The frustration of Sergeant Pepper
Posted by Simon Parke, 20 June 2017, 5.26am
Sergeant Pepper’s Lonely Heart’s Club Band is now fifty years old.
It tops most charts as ‘The greatest album ever’...a remarkable achievement of both song writing and production.
But for The Beatles, it was born out of frustration rather than excitement; frustration at the way things were going for them as a band.
I remember hearing Paul McCartney interviewed as he came off stage after a gig in 1966.
He was a vexed man who didn’t know what to do.
The Beatles were massive; people screamed and fainted throughout the show. But as McCartney complained, they couldn’t hear themselves play anymore and they’d hit a creative wall.
The tours were hugely profitable; but somewhere inside they knew this couldn’t go on, something had to give.
So after three years of successful touring, they decided to stop.
(I can imagine some screams of disbelief in the accounts department.)

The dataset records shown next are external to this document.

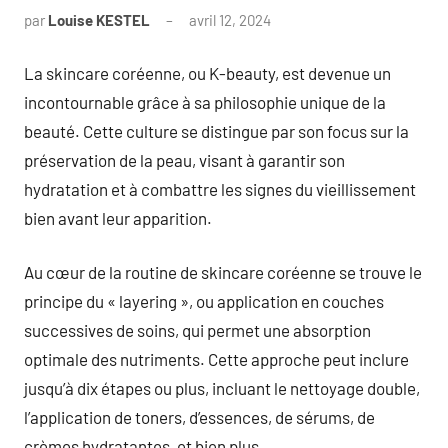
par
Louise KESTEL
avril 12, 2024
Aucun
commentaire
La skincare coréenne, ou K-beauty, est devenue un
incontournable grâce à sa philosophie unique de la
beauté. Cette culture se distingue par son focus sur la
préservation de la peau, visant à garantir son
hydratation et à combattre les signes du vieillissement
bien avant leur apparition.
Au cœur de la routine de skincare coréenne se trouve le
principe du « layering », ou application en couches
successives de soins, qui permet une absorption
optimale des nutriments. Cette approche peut inclure
jusqu’à dix étapes ou plus, incluant le nettoyage double,
l’application de toners, d’essences, de sérums, de
crèmes hydratantes, et bien plus.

Instead, they hid themselves away in a studio for five months… and created something no one saw coming: ‘Sergeant Pepper’.
As I listen to the album again - and in particular, to Being for the benefit of Mr Kite - I’m reminded that it’s also good to listen to our frustration.
As with The Beatles, it may be a bridge to a fresh adventure, musical or otherwise.
And we start with the questions: ‘Why am I frustrated? What can I do about it?’